"""

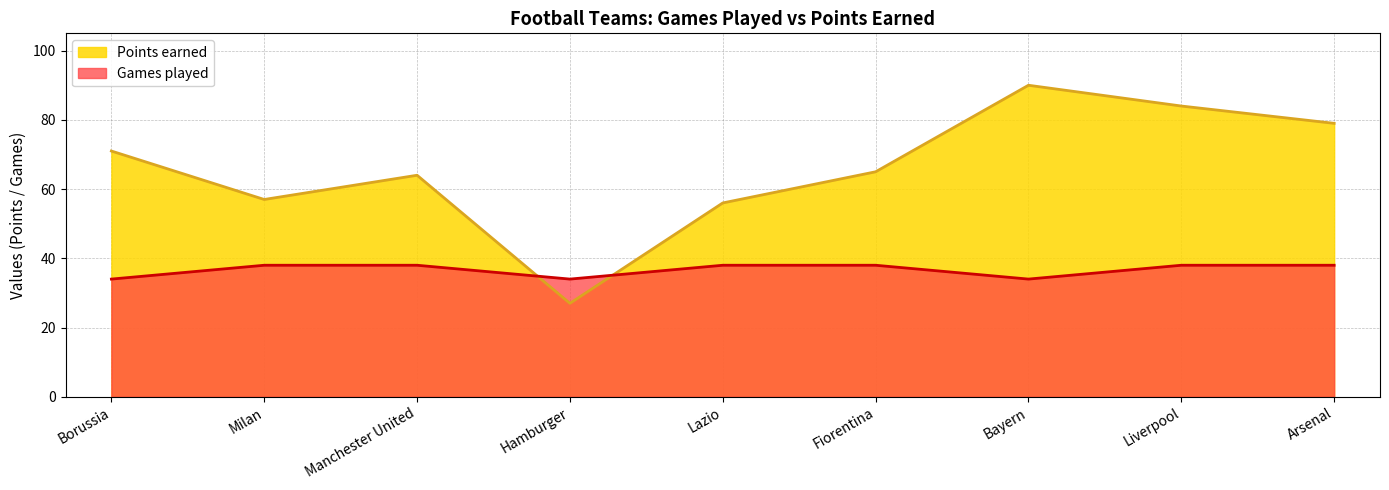

Rank the series at Manchester United from lowest to highest value.

Games played, Points earned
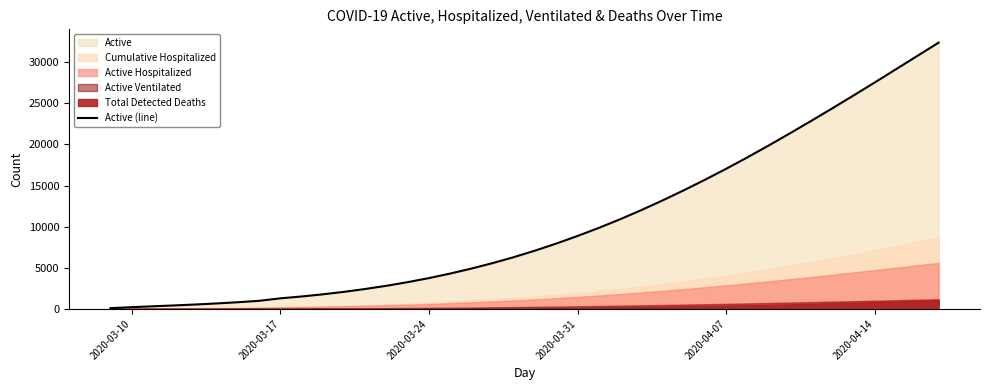

How many values are below 7090?

20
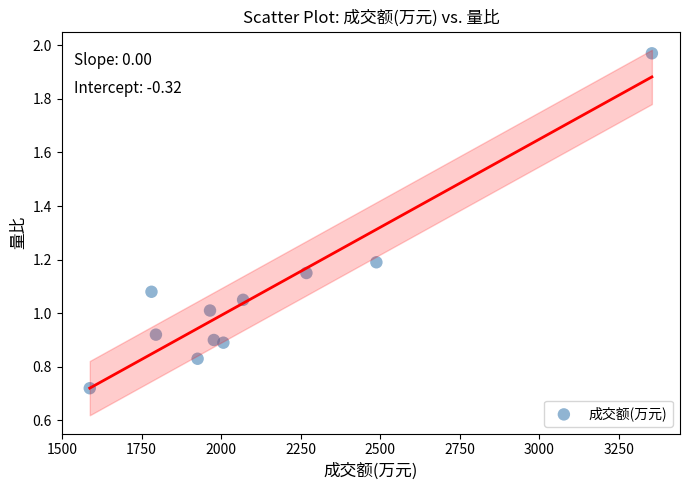

What is the range of X values (max minus min)?

1767.0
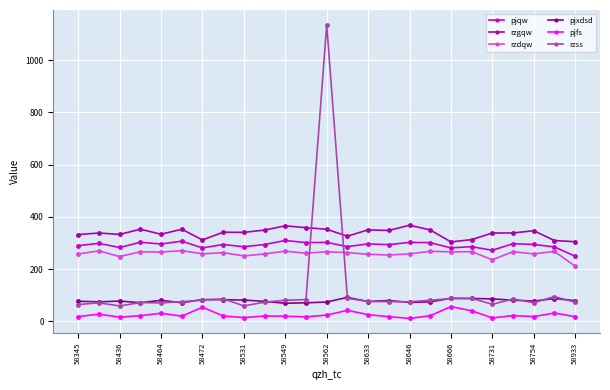

Which series has the largest range (max minus min)?

rzss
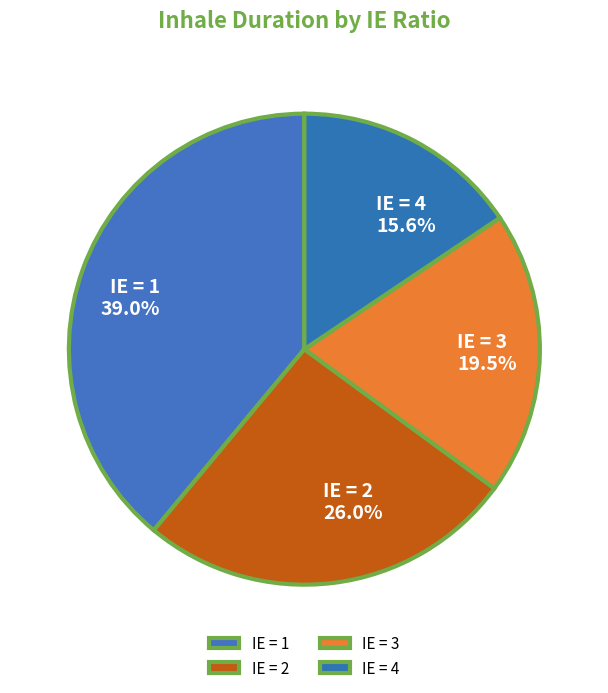

Rank the categories by value from lowest to highest.

IE = 4, IE = 3, IE = 2, IE = 1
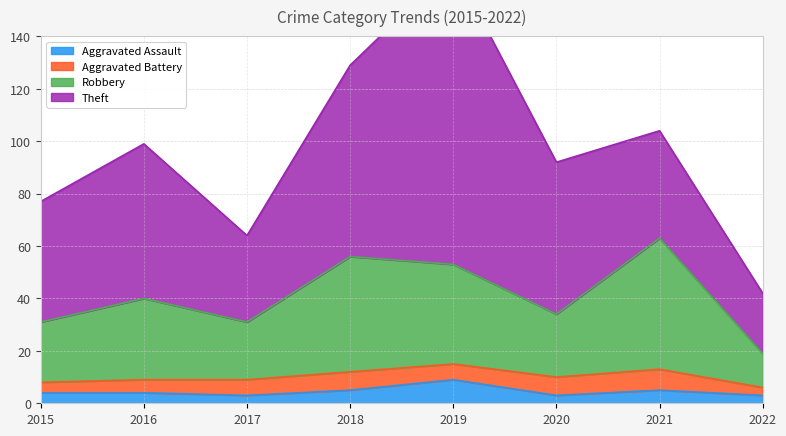

Where does the Robbery series first go above 40?

2018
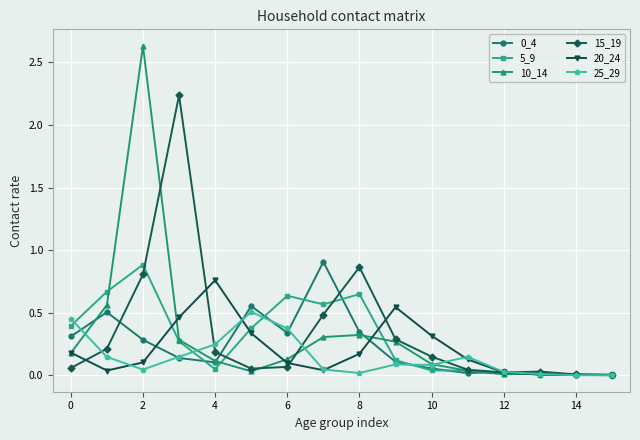

Which series has the largest range (max minus min)?

10_14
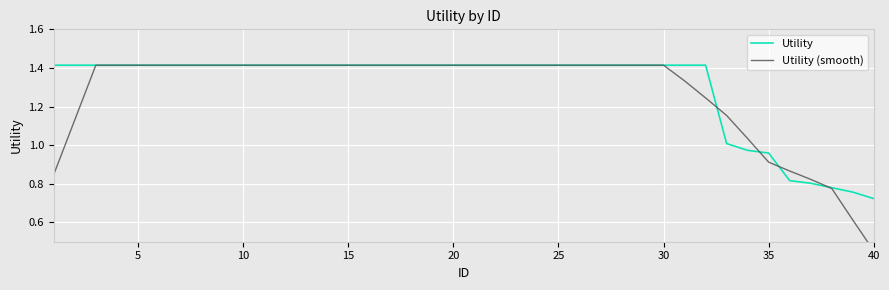

Which category has the lowest value in the Utility series?

40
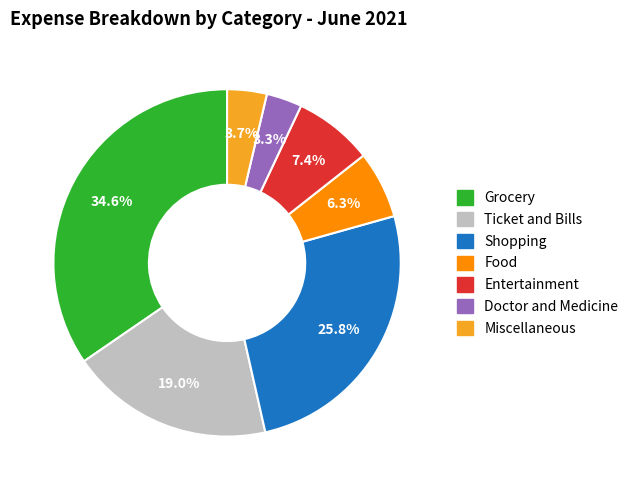

How many slices are in this pie chart?

7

"""

## What needs to be done
Count the lines in the entries above that contain the word "series", with case counting, and reply with only that number.

## Reply to the exercise
5